• _What you have to do_
Repeat the lines from the line with "С его помощью, например, можно" up to and including the line with "### Свойство display: inline-block".
○ ○ ○ ○ ○ ○ ○
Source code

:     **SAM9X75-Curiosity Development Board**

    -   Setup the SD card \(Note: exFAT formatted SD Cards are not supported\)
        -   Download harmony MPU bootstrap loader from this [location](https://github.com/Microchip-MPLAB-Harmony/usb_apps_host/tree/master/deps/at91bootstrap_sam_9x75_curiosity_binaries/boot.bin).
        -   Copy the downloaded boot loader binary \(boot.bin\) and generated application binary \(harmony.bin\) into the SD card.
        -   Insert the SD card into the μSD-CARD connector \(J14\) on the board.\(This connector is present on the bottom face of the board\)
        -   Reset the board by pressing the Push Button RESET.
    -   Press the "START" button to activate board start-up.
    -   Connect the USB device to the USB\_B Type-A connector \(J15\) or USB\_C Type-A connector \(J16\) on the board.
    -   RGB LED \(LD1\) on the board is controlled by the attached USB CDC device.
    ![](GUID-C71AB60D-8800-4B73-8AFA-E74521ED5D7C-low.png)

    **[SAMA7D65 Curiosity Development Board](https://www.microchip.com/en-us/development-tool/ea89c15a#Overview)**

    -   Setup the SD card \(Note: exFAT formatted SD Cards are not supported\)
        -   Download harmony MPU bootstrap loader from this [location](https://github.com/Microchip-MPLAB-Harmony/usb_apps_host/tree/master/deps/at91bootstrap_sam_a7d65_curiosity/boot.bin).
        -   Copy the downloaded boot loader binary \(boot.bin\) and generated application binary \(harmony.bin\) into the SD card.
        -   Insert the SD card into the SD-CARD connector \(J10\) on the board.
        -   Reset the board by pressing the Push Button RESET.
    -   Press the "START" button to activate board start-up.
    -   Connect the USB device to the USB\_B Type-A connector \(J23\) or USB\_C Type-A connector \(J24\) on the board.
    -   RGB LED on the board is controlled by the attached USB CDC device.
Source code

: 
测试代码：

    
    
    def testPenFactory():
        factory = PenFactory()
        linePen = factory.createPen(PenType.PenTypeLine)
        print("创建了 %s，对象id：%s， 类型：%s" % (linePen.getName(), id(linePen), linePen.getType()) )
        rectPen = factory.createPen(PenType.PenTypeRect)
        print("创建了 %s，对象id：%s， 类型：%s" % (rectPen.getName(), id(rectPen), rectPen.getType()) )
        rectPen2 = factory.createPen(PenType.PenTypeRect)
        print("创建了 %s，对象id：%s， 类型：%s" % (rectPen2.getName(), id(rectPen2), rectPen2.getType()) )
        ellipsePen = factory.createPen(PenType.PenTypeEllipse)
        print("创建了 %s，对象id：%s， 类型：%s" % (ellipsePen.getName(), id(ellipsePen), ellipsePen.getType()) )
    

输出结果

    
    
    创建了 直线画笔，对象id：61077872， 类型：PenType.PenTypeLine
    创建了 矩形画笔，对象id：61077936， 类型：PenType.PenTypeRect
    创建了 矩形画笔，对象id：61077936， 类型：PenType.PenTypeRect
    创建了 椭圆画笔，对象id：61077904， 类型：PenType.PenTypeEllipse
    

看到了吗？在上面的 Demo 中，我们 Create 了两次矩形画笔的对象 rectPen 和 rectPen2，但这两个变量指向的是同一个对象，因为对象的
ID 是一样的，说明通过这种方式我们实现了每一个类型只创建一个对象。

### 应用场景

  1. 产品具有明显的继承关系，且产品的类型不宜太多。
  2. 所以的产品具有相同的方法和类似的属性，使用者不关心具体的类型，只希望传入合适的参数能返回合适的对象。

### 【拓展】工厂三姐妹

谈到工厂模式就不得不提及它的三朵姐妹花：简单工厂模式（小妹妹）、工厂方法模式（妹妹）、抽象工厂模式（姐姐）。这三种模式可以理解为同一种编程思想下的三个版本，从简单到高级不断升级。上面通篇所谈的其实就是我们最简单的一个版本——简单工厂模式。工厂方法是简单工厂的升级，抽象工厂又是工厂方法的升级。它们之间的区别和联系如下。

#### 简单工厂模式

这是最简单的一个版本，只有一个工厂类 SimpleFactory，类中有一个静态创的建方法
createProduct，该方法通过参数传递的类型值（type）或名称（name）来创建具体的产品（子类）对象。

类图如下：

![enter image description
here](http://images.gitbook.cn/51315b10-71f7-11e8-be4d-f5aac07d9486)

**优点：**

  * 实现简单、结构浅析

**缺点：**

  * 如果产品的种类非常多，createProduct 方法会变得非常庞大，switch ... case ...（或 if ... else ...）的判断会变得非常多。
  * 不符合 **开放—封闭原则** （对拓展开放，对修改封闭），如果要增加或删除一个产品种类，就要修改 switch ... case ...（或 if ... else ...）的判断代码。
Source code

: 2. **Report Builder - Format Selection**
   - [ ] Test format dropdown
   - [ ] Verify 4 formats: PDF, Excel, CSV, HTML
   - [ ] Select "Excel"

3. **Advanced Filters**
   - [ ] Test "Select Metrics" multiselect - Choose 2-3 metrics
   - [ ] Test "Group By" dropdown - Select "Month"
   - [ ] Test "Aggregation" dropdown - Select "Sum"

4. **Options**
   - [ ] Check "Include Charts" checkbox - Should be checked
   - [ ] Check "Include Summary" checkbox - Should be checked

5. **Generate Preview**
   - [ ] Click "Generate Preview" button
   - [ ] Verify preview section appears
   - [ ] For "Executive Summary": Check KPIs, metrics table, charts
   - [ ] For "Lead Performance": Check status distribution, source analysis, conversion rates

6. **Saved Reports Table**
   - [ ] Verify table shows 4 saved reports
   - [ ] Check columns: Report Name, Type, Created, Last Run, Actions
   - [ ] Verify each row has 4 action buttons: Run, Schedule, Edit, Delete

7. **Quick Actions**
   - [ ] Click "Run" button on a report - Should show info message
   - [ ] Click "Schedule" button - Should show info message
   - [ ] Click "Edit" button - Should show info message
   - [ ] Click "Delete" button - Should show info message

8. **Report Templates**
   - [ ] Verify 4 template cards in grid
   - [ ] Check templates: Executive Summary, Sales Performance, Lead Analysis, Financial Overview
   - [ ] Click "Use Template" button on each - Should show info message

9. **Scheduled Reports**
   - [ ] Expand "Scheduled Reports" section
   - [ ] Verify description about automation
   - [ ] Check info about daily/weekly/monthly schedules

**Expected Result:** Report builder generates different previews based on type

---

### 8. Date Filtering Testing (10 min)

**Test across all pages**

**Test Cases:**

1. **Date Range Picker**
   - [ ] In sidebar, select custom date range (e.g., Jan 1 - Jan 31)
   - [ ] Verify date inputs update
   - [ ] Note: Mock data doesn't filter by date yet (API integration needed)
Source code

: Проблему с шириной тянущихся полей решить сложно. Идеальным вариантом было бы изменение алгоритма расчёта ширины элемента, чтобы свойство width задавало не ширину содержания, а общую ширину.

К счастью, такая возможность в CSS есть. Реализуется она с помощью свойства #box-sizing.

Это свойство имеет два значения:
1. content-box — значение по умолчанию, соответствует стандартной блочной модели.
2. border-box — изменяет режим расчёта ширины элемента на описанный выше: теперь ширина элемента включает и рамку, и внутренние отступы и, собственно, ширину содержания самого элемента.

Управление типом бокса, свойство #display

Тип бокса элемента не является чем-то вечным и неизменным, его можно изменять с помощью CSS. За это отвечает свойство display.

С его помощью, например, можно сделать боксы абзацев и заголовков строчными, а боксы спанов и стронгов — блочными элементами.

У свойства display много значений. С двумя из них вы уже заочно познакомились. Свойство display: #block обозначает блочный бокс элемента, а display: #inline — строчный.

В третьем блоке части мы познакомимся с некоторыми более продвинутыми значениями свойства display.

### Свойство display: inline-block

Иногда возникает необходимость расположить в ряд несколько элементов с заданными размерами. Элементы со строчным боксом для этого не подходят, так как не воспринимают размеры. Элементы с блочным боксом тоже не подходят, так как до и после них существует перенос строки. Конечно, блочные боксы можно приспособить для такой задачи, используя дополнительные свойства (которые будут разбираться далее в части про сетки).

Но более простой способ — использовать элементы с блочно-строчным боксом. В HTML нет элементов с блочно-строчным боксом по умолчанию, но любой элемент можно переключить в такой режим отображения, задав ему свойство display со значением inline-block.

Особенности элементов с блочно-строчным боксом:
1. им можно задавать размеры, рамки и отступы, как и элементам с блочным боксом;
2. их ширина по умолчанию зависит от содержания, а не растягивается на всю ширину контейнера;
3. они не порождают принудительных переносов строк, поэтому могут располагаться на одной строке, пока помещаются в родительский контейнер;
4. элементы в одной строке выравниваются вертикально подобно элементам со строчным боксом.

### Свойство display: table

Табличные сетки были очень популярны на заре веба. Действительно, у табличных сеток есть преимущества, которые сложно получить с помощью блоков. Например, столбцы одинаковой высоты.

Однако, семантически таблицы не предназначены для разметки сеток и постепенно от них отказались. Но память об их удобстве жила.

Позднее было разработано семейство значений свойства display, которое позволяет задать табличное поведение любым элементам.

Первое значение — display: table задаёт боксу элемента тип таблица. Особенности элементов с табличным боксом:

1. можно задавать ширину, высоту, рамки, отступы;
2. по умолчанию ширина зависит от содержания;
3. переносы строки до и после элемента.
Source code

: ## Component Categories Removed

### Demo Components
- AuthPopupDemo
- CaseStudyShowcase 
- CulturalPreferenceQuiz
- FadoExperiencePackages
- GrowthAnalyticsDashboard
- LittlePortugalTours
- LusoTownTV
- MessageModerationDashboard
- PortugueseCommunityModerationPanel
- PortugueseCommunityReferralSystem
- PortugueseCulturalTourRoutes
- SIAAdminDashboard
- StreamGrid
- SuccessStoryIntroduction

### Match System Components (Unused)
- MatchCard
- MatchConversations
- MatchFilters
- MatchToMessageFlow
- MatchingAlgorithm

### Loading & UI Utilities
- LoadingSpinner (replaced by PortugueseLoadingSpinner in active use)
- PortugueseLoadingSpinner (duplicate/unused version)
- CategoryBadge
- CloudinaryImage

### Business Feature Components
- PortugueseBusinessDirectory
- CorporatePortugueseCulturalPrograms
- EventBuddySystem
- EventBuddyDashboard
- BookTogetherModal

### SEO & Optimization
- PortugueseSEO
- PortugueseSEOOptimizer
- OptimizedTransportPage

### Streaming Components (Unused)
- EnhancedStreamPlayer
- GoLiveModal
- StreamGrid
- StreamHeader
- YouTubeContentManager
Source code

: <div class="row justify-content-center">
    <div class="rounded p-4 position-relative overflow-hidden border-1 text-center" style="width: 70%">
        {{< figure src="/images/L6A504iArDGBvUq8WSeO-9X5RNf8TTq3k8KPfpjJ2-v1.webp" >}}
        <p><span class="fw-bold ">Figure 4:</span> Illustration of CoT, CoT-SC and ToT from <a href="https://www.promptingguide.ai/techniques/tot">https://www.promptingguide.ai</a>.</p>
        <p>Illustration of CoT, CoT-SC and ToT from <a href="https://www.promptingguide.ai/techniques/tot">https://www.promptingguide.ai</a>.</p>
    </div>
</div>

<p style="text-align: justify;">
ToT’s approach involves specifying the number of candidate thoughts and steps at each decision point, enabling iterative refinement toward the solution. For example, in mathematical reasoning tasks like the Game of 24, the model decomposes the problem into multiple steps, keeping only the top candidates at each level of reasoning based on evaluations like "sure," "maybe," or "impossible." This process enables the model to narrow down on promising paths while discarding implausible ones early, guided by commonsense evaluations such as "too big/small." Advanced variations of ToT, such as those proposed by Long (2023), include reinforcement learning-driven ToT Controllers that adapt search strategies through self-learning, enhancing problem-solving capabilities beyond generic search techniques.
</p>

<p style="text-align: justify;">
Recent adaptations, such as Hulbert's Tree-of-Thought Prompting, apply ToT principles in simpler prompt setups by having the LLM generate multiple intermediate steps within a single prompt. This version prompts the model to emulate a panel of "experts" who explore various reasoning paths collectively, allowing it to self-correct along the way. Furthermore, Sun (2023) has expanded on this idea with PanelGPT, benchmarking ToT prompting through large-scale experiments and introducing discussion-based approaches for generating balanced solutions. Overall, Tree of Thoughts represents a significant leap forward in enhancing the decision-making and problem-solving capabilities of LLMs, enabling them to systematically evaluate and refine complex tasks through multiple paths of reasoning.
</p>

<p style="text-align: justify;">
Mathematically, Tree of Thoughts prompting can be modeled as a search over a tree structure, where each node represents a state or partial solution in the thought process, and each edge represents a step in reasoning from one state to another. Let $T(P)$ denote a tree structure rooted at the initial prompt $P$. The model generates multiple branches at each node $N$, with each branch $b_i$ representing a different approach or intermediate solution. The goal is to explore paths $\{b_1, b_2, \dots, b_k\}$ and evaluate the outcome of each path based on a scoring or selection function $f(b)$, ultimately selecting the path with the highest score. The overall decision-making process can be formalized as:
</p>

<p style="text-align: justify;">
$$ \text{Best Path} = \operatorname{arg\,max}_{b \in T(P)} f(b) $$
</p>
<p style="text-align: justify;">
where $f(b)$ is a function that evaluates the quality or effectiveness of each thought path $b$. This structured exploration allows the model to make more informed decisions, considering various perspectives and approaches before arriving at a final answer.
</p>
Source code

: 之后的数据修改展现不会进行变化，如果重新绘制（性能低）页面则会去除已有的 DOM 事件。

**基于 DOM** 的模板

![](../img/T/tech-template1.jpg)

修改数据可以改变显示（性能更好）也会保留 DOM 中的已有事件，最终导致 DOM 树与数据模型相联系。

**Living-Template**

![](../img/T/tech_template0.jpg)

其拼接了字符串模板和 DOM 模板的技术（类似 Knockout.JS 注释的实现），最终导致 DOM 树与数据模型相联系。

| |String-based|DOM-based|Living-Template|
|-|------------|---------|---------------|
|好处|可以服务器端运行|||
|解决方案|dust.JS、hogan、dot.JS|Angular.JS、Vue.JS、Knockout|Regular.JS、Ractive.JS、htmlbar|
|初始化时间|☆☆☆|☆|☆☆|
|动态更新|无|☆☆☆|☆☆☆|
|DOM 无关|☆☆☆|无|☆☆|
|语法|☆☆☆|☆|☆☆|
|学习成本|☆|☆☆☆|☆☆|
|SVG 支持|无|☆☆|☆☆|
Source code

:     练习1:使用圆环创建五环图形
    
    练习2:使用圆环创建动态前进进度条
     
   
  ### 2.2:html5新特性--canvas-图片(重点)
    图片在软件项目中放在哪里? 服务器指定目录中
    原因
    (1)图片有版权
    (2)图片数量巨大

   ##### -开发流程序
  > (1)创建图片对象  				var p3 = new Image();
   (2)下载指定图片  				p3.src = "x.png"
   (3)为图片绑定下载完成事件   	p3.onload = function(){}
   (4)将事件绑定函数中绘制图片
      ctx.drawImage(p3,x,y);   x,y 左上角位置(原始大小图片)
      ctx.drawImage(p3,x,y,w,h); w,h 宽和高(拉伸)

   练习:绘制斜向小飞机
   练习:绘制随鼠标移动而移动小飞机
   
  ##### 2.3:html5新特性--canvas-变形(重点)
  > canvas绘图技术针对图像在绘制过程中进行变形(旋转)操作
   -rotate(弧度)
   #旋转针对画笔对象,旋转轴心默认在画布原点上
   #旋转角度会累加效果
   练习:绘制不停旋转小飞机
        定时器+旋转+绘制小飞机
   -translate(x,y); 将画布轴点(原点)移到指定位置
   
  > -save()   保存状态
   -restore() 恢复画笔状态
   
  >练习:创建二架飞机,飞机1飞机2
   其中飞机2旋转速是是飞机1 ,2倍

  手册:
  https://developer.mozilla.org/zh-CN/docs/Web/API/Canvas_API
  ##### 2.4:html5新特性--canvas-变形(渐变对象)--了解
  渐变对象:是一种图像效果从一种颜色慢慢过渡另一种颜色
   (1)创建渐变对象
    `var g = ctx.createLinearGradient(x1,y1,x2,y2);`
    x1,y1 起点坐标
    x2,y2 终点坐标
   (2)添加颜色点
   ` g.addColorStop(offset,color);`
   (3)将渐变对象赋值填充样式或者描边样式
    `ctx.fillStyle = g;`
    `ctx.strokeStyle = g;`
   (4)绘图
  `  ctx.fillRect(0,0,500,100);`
○ ○ ○ ○ ○ ○ ○
• _Output for this task_
С его помощью, например, можно сделать боксы абзацев и заголовков строчными, а боксы спанов и стронгов — блочными элементами.

У свойства display много значений. С двумя из них вы уже заочно познакомились. Свойство display: #block обозначает блочный бокс элемента, а display: #inline — строчный.

В третьем блоке части мы познакомимся с некоторыми более продвинутыми значениями свойства display.

### Свойство display: inline-block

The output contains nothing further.